Which lines below contain "Agra"? Copy every one of them.

(Saved data entries)
________________________
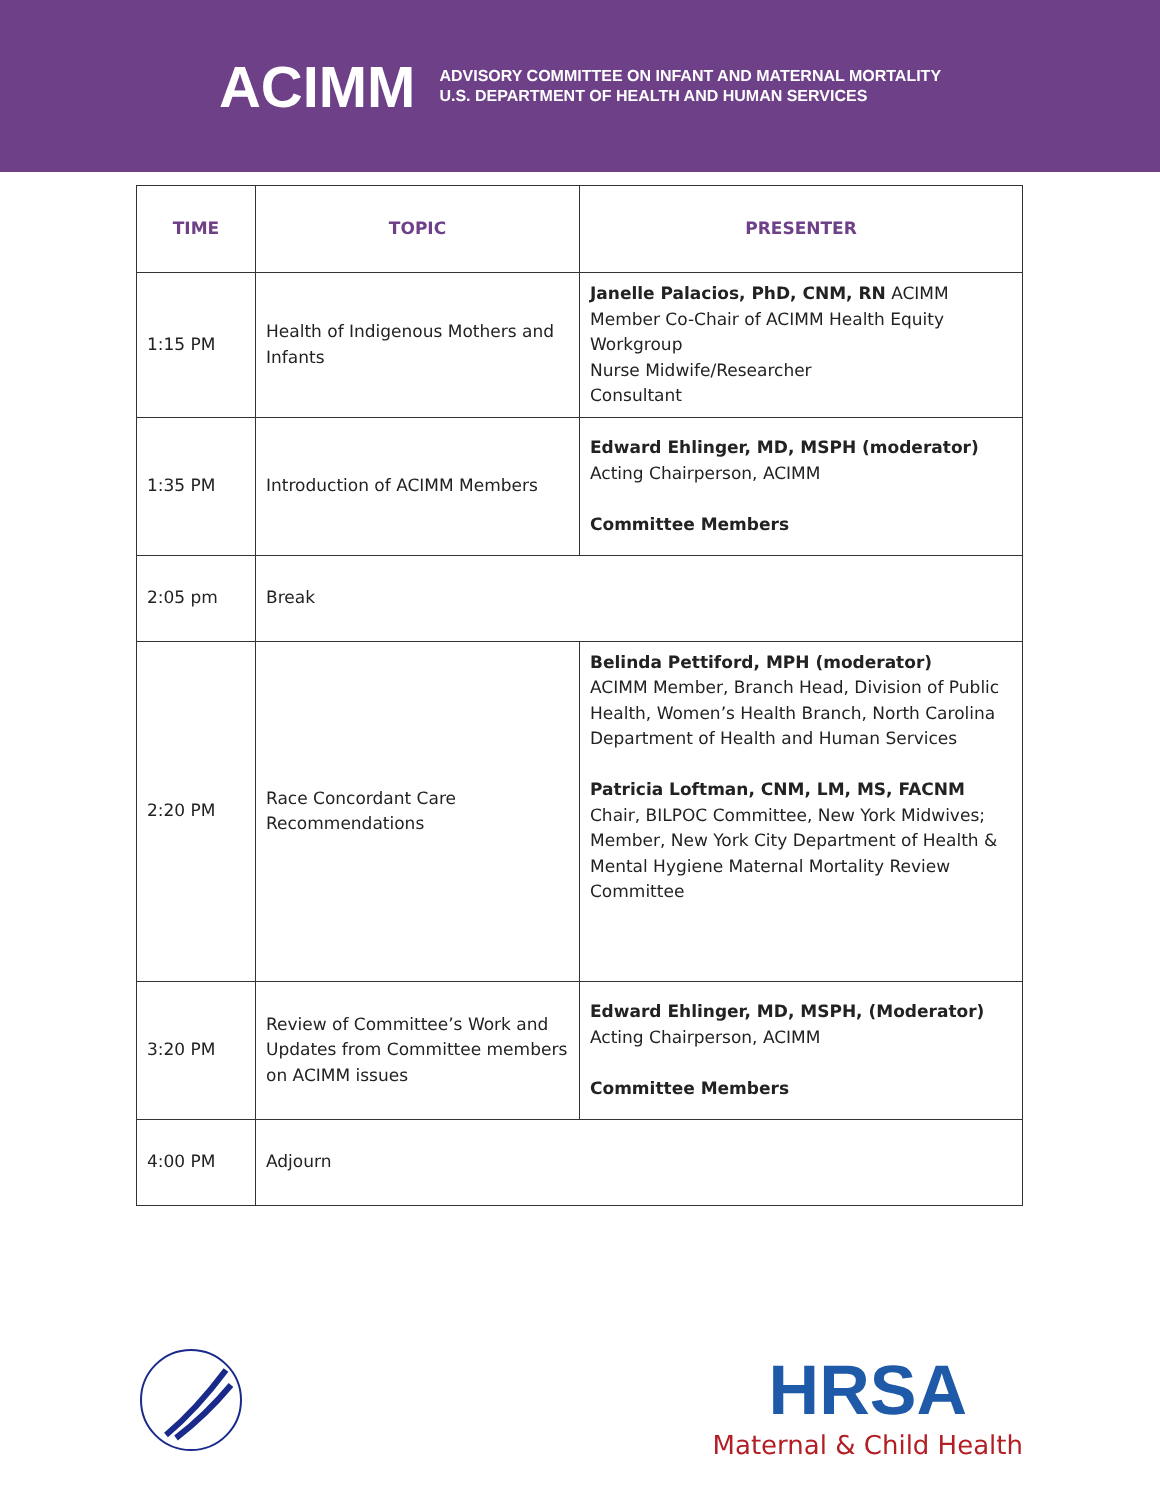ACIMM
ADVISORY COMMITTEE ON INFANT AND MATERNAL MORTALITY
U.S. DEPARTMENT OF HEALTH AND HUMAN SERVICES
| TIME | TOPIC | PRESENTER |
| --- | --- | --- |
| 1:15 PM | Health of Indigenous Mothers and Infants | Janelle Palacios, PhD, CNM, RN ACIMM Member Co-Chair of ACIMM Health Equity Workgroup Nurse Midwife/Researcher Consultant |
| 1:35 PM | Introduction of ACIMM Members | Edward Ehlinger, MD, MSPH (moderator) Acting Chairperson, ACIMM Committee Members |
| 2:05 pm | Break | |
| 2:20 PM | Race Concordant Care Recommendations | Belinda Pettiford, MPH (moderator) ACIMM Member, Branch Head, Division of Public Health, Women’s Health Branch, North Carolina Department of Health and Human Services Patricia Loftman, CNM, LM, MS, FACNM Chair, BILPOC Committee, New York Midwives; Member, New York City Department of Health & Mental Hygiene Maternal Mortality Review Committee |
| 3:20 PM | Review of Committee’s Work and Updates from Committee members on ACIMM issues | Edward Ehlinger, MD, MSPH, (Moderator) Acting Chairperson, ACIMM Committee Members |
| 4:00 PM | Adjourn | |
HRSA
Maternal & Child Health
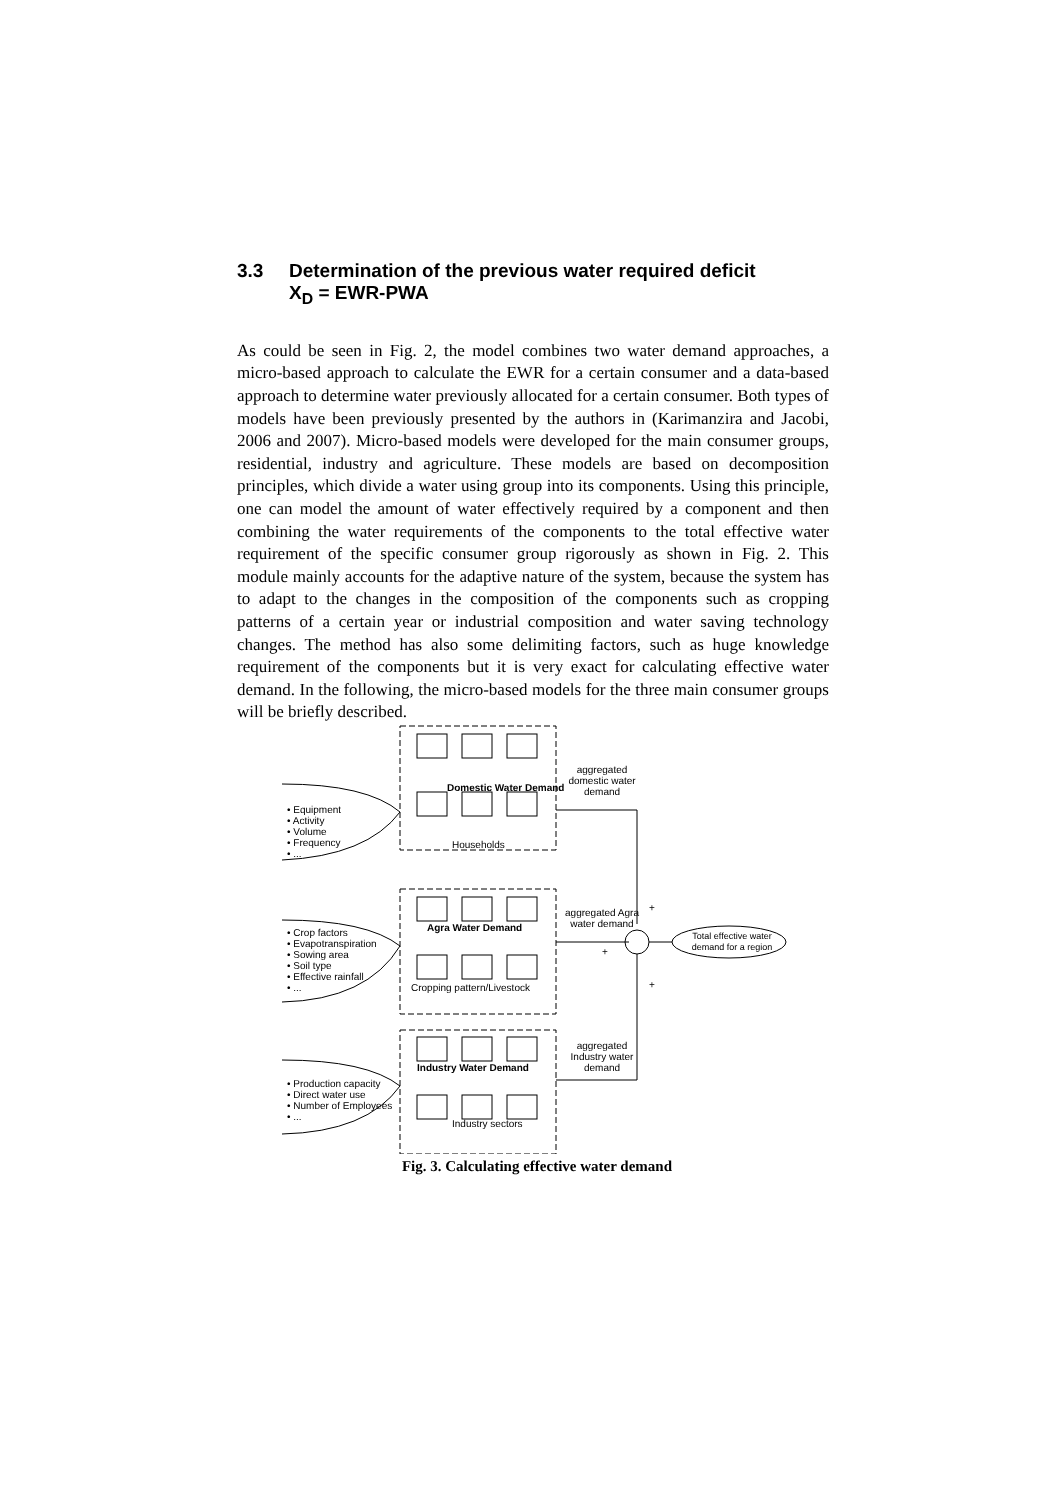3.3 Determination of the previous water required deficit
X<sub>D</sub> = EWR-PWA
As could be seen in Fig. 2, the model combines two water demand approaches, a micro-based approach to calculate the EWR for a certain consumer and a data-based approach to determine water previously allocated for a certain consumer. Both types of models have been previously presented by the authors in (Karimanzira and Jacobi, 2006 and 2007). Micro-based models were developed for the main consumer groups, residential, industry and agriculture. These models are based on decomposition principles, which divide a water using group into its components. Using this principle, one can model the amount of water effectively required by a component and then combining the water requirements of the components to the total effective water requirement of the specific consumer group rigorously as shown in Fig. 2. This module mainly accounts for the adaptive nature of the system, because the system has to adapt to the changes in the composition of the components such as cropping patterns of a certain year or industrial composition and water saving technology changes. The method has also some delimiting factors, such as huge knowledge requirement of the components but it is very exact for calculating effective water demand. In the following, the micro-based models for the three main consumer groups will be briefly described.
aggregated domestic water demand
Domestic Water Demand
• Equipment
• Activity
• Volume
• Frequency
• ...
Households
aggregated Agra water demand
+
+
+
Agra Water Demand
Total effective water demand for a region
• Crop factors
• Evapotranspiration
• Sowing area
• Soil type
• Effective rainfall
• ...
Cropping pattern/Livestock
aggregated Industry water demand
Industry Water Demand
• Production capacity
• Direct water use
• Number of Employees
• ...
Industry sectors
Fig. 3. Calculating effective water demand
________________________
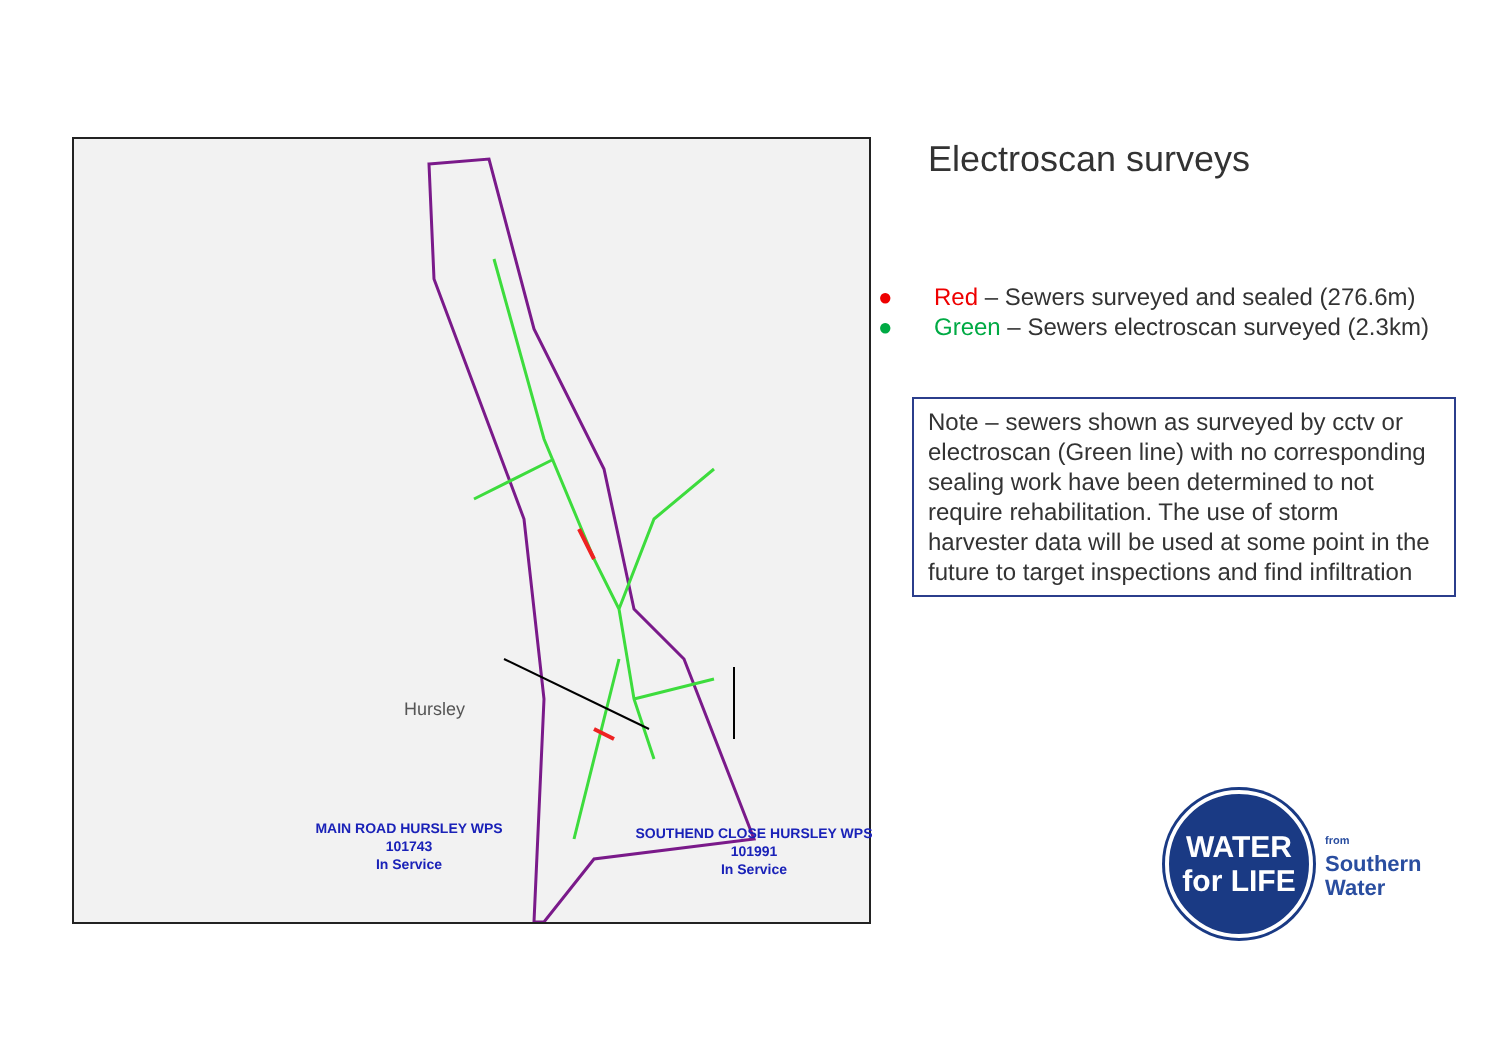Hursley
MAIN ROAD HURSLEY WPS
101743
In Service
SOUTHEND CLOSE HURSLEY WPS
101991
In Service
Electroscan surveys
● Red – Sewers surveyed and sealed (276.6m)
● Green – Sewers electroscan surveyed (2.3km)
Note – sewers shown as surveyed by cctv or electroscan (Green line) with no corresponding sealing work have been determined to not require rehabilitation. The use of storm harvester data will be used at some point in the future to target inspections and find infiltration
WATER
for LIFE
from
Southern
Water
________________________
> Answer section:
aggregated Agra water demand
Agra Water Demand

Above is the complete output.